- Born: Tarisai Cleopatra Chikocho April 16, 1985 (age 41) Harare, Zimbabwe
- Other names: Tyra Chikocho, Tyra Munetsiwa
- Citizenship: Zimbabwean
- Occupations: Socialite; Actress;
- Known for: Comedy, Acting
- Television: SABC 1 (Ubettina Wethu)
- Spouse: Ngonidzaishe Munetsiwa

= Madam Boss =

Zimbabwean comedian and actress (born 1985)

Tarisai Cleopatra Munetsiwa popularly known as Madam Boss is a Zimbabwean comedian, socialite, music artist and actress.

==Early background==
Madam Boss was born in Harare in 1985. She grew up in Madziva village in Zimbabwe, where she started off as a maid. She is married to Ngoni, who also writes some of her social media skits scripts.

==Career==
Madam Boss started her career as a gospel music artist when she released her debut album titled Sunungura. She became prominent as a comedian socialite when she started doing comedy skits as a maid which circulated on social media. She become the first Zimbabwean comedian to reach 1 million followers on Facebook. In 2021 she began an acting career when she was cast in a Nollywood series titled The Offspring. She was then cast for a role in South Africa’s SABC 1 drama series Ubettina Wethu. In July 2021, it was announced that Madam Boss was to act in a South African-produced Netflix film called The Bad Bishop.

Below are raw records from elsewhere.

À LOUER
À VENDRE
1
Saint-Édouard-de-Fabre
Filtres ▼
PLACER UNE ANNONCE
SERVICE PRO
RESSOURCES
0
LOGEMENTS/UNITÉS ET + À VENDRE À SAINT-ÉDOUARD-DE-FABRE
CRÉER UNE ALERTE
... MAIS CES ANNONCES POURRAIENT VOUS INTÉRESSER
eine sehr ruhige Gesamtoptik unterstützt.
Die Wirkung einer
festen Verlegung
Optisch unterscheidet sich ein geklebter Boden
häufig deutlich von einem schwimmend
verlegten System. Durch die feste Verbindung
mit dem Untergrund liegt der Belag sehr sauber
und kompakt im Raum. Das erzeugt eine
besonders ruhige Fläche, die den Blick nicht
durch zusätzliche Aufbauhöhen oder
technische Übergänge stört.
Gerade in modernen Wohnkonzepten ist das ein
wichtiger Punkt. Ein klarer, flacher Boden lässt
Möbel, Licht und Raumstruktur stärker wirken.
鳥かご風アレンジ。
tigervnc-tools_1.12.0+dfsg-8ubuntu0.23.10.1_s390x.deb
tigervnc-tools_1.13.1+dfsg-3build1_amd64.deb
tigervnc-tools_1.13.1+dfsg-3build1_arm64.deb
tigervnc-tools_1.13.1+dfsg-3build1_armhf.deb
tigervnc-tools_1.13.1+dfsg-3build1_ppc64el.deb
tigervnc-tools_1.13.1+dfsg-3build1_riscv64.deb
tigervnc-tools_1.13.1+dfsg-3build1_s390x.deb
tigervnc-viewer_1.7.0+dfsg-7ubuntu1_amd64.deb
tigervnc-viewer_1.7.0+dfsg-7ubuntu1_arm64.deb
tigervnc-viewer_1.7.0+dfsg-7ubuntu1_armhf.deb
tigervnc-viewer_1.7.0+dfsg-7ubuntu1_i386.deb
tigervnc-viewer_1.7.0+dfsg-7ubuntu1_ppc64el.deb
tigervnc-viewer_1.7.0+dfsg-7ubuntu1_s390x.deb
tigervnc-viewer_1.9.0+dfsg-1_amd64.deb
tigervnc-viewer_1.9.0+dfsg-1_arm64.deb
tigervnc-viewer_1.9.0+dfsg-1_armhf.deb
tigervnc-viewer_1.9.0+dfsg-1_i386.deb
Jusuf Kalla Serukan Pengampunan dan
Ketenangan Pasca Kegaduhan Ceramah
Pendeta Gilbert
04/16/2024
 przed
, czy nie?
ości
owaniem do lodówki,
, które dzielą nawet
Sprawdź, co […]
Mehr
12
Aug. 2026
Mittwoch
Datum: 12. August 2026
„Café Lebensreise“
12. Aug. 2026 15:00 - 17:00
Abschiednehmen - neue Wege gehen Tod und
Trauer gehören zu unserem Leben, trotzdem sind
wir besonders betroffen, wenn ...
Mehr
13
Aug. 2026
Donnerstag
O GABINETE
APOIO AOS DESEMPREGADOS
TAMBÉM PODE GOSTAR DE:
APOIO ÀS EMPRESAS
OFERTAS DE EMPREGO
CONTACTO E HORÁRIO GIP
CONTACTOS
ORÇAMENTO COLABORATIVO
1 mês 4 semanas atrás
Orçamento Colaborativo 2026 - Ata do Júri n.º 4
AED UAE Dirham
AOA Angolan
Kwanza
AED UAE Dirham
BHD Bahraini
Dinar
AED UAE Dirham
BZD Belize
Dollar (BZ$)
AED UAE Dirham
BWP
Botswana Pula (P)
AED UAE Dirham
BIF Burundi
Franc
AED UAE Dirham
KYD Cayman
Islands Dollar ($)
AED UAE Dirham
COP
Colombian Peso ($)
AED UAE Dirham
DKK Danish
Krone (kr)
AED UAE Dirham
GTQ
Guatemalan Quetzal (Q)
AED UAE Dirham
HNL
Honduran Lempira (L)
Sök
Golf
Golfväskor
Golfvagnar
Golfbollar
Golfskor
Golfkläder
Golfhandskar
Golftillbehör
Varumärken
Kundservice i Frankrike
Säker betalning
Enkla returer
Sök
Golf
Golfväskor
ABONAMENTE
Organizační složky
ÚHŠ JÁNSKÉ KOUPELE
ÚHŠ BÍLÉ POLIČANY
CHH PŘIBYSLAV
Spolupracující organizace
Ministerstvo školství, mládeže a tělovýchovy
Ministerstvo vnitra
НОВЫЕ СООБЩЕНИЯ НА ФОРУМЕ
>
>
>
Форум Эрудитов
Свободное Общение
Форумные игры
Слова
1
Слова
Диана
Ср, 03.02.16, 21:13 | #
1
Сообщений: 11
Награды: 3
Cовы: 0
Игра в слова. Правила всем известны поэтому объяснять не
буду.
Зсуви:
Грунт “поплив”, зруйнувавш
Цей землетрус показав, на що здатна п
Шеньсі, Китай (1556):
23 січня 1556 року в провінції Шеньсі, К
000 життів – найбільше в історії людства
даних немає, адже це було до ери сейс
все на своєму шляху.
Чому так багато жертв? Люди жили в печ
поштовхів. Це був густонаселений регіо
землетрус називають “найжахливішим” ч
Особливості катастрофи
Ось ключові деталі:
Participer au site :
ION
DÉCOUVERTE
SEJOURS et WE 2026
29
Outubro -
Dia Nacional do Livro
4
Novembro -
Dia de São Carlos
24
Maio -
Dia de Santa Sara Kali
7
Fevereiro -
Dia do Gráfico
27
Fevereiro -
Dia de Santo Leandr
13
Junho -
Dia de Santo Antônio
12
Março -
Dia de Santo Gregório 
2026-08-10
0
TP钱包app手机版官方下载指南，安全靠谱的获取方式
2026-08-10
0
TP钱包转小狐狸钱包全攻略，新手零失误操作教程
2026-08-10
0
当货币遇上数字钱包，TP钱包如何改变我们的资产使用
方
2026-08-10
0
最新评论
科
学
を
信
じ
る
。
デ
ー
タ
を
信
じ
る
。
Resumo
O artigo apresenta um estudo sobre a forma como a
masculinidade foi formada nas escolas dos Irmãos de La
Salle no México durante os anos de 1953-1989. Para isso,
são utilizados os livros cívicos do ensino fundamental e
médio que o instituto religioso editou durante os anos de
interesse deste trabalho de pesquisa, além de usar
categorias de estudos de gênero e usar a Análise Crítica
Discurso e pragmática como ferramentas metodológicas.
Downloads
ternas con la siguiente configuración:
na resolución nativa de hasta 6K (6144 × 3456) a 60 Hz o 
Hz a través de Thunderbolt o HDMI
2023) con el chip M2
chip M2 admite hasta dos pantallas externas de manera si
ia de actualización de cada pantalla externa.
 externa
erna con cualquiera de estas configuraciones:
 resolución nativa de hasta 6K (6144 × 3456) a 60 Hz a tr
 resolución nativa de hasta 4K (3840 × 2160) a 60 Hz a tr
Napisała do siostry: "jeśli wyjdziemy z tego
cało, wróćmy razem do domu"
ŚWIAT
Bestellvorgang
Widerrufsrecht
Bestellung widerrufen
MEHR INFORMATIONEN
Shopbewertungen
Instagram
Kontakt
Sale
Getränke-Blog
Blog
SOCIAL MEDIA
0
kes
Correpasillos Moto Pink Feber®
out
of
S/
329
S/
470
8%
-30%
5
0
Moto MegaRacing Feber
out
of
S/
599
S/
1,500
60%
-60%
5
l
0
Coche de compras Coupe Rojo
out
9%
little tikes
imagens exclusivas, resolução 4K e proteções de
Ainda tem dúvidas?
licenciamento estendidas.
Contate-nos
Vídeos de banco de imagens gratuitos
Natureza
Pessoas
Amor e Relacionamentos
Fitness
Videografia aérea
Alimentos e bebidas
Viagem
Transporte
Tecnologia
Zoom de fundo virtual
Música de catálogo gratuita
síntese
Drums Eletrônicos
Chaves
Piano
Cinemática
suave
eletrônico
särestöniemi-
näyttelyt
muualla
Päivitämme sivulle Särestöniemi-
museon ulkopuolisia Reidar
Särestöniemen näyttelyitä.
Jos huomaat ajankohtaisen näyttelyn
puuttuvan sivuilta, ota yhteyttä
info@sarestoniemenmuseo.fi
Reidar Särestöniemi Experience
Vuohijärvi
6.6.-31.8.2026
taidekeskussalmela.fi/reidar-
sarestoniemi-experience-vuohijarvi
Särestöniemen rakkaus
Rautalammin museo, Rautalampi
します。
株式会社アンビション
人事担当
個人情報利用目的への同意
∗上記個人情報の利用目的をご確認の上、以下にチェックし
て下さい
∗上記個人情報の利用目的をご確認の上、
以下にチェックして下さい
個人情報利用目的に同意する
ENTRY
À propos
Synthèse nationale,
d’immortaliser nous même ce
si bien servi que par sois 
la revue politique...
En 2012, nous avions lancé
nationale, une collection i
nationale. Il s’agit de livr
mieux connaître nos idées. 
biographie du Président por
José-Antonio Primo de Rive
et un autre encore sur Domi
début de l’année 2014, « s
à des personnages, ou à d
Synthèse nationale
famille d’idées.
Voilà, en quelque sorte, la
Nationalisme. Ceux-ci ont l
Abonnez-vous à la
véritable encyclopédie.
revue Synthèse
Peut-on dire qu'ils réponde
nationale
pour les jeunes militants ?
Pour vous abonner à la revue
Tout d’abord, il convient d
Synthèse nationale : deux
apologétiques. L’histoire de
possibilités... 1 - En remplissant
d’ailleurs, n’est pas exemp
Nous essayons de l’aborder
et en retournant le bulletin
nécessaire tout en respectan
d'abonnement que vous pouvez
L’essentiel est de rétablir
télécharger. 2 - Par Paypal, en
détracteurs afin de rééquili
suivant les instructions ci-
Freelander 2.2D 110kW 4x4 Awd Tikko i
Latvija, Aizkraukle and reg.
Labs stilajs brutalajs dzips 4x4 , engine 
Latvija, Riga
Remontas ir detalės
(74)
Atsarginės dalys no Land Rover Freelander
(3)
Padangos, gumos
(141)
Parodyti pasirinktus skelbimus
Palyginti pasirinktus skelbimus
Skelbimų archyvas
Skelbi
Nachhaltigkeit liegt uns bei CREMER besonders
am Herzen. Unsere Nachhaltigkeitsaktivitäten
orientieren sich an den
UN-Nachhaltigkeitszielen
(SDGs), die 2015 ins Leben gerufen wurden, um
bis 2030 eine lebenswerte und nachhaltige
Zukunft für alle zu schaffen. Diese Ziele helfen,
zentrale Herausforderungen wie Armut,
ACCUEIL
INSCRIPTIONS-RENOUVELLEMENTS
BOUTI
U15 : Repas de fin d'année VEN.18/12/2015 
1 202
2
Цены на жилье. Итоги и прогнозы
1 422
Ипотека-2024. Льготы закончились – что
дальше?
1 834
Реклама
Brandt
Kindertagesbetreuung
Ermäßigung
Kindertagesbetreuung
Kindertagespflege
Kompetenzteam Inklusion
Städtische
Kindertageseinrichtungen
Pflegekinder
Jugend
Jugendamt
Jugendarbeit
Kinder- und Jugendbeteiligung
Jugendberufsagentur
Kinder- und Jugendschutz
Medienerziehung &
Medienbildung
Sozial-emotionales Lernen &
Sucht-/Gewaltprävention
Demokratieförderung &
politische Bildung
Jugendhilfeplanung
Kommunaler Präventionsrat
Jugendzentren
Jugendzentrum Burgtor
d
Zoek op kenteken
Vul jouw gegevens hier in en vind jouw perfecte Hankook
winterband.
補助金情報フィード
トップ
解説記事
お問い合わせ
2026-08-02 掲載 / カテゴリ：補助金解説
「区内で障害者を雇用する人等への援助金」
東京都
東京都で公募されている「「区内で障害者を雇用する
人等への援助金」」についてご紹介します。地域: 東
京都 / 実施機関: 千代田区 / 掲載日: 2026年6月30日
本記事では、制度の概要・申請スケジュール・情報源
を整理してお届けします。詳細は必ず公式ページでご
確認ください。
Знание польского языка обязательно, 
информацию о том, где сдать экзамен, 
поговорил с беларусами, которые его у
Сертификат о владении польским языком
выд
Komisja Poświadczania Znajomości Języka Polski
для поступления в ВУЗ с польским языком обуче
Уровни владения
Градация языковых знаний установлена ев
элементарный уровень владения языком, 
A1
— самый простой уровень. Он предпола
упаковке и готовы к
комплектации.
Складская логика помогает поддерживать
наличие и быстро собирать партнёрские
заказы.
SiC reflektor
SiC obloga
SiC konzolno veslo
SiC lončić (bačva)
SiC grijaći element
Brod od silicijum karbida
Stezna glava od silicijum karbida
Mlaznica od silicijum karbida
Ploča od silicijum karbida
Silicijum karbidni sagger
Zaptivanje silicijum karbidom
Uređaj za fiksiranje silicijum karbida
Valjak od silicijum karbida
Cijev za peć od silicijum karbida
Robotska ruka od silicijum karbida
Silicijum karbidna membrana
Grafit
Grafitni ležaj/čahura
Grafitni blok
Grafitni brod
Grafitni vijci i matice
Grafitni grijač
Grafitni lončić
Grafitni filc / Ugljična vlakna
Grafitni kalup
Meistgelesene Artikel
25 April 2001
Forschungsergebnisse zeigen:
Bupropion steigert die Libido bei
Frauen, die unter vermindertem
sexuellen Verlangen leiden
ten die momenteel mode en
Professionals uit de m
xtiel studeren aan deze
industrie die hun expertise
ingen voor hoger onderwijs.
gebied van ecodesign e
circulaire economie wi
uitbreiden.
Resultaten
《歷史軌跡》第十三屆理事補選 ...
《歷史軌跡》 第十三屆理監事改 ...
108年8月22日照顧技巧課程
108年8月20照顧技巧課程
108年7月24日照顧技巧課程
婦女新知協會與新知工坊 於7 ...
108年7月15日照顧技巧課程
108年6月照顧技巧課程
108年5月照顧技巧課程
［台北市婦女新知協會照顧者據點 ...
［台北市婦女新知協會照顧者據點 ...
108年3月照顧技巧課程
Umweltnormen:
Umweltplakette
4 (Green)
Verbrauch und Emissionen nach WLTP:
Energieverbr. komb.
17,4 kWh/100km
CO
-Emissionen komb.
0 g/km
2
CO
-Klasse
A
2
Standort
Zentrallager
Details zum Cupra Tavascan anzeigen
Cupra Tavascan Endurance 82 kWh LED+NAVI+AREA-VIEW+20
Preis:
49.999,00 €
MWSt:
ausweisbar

In May 2022, it was announced that a movie titled Becoming Madam Boss inspired by her true life story had begun shooting

She is the brand ambassador of RwandAir as well as other corporates which include Net*One, Nyaradzo Group and Ingwebu Breweries.

==E-Creator controversy==

In October 2025, Madam Boss testified in the Harare Magistrates’ Court about her involvement with the investment platform E-Creator, which the State alleged was a Ponzi scheme that defrauded hundreds of people of more than US$300,000. She told the court that fellow content creator Admire Mushambi, also known as "Mama Vee", had introduced her to the scheme in June 2023 and that she was paid US$700 to promote it through Facebook adverts. She later invested US$100 of her own funds and persuaded relatives to join, but said she did not recover her money. Her association with the scheme drew public criticism and prompted debate about her role as a brand ambassador. The trial of the accused, Zhao Jiaotong and William Chui, continued in October 2025, while a warrant of arrest was issued for Mushambi after he failed to appear in court.

==Awards==
- Social Media Brand of the year - Zimbabwe Business Awards 2017
- Socialite of the year - Zimbabwe Social Media Awards 2018
- People's Choice - Zimbabwe International Women Awards 2018
- Women Of The Year Award In Digital And Social Media - Zimbabwe National Women’s Awards 2018
- Influencer of the Year - Zimbabwe Achievers Awards 2021 (nominated)
- E! Entertainment People's Choice Awards - African Social Star winner 2021

==Personal life==
She is married to Ngonidzaishe Munetsiwa since 2011.